■ Source information ■
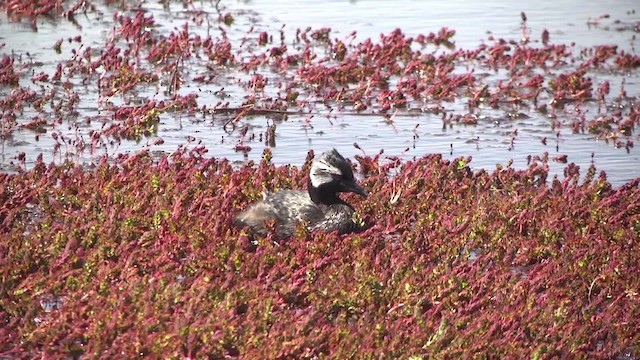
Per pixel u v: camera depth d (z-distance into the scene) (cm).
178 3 2870
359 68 2281
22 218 1386
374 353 1039
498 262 1334
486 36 2645
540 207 1503
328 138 1906
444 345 1085
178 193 1451
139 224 1345
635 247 1382
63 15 2652
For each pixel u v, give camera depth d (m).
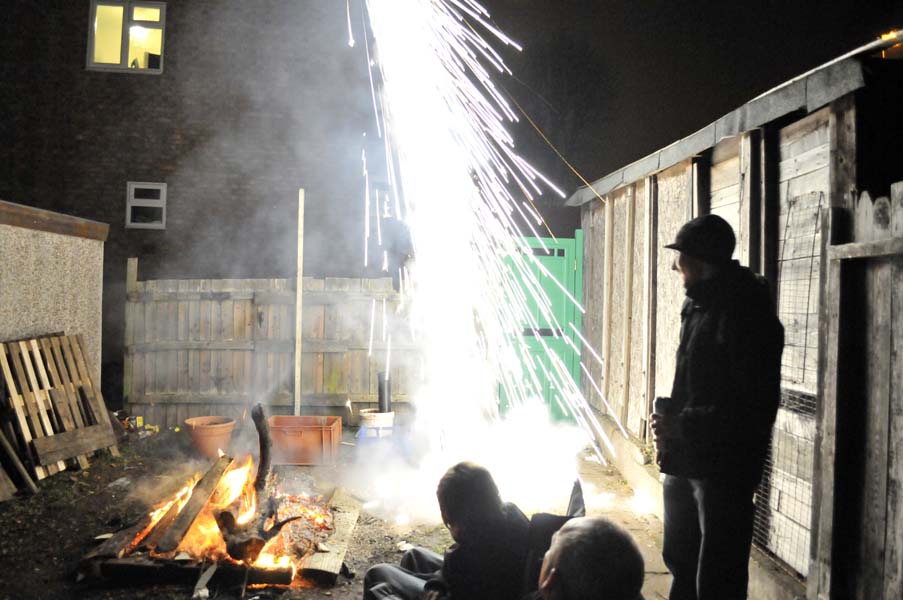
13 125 13.01
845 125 3.31
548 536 2.61
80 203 13.16
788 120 4.14
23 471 6.09
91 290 8.33
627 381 7.41
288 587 4.31
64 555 4.78
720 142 5.12
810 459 3.74
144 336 8.76
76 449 6.81
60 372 7.16
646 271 6.76
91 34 13.12
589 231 9.32
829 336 3.25
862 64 3.13
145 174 13.24
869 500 3.02
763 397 2.87
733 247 3.04
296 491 5.90
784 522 4.00
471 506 2.60
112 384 11.60
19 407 6.37
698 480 2.97
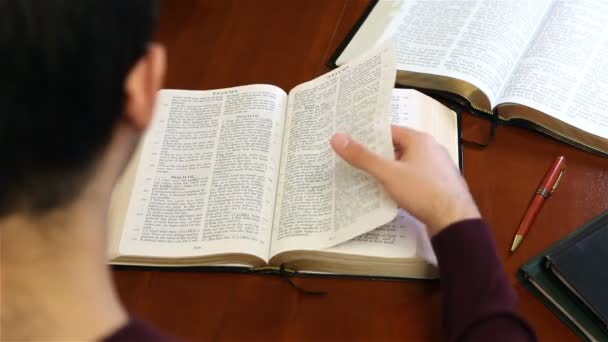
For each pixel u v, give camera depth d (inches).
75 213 12.3
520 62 29.2
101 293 13.0
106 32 10.9
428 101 27.7
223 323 23.3
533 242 24.5
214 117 28.6
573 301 22.0
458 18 31.0
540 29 30.6
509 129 28.3
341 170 24.8
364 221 23.0
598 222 23.8
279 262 24.0
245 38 34.1
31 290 12.2
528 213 25.1
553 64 28.3
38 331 12.4
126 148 13.4
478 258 20.9
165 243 24.6
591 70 28.0
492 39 29.3
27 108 10.3
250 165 26.2
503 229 25.0
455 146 27.2
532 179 26.4
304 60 32.5
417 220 23.7
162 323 23.5
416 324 22.6
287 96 29.4
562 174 26.4
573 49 28.8
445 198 22.0
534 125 27.8
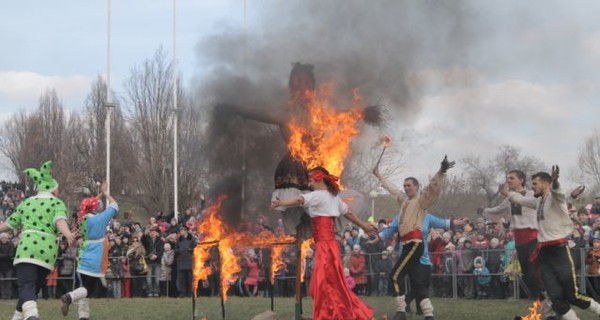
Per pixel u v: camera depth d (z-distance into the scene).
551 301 8.47
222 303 10.68
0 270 16.50
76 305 13.31
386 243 16.05
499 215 10.20
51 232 8.45
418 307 10.98
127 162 46.19
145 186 40.44
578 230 14.01
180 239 16.52
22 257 8.27
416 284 9.52
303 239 8.98
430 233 15.71
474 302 13.28
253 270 16.50
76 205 47.34
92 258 9.73
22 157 57.97
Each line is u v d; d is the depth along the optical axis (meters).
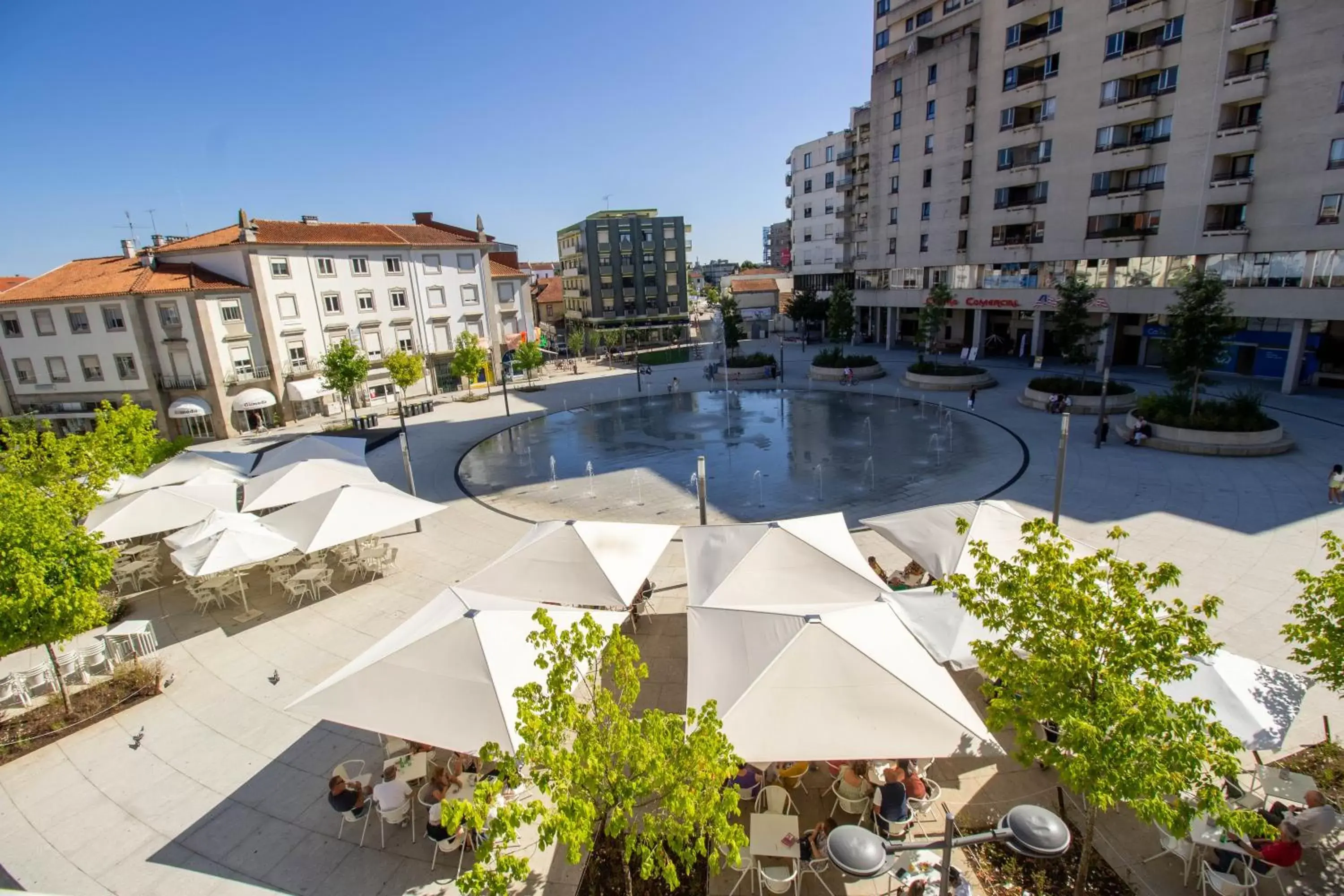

■ The problem ■
Could every record be given again exactly, with its pictures left out?

■ Answer space ■
Per pixel u v: camera depth d (z-distance into the scene) (cm).
178 3 2870
359 68 2281
22 218 1386
374 353 1039
498 262 1334
486 36 2645
540 207 1503
328 138 1906
444 345 1085
178 193 1451
139 224 1345
635 247 1382
63 15 2652
For each pixel u v, give camera depth d (m).
13 125 13.01
845 125 3.31
548 536 2.61
80 203 13.16
788 120 4.14
23 471 6.09
91 290 8.33
627 381 7.41
288 587 4.31
64 555 4.78
720 142 5.12
810 459 3.74
144 336 8.76
76 449 6.81
60 372 7.16
646 271 6.76
91 34 13.12
589 231 9.32
829 336 3.25
862 64 3.13
145 174 13.24
869 500 3.02
763 397 2.87
733 247 3.04
296 491 5.90
784 522 4.00
471 506 2.60
112 384 11.60
19 407 6.37
698 480 2.97
For each pixel u v, give camera depth d (inches).
75 213 12.3
520 62 29.2
101 293 13.0
106 32 10.9
428 101 27.7
223 323 23.3
533 242 24.5
214 117 28.6
573 301 22.0
458 18 31.0
540 29 30.6
509 129 28.3
341 170 24.8
364 221 23.0
598 222 23.8
279 262 24.0
245 38 34.1
31 290 12.2
528 213 25.1
553 64 28.3
38 331 12.4
126 148 13.4
478 258 20.9
165 243 24.6
591 70 28.0
492 39 29.3
27 108 10.3
250 165 26.2
503 229 25.0
455 146 27.2
532 179 26.4
304 60 32.5
417 220 23.7
162 323 23.5
416 324 22.6
287 96 29.4
562 174 26.4
573 49 28.8
445 198 22.0
534 125 27.8
Per pixel u v: camera depth d (z-distance into the scene).
551 301 8.47
222 303 10.68
0 270 16.50
76 305 13.31
386 243 16.05
499 215 10.20
51 232 8.45
418 307 10.98
127 162 46.19
145 186 40.44
578 230 14.01
180 239 16.52
22 257 8.27
416 284 9.52
303 239 8.98
430 233 15.71
474 302 13.28
253 270 16.50
76 205 47.34
92 258 9.73
22 157 57.97
Each line is u v d; d is the depth along the optical axis (meters).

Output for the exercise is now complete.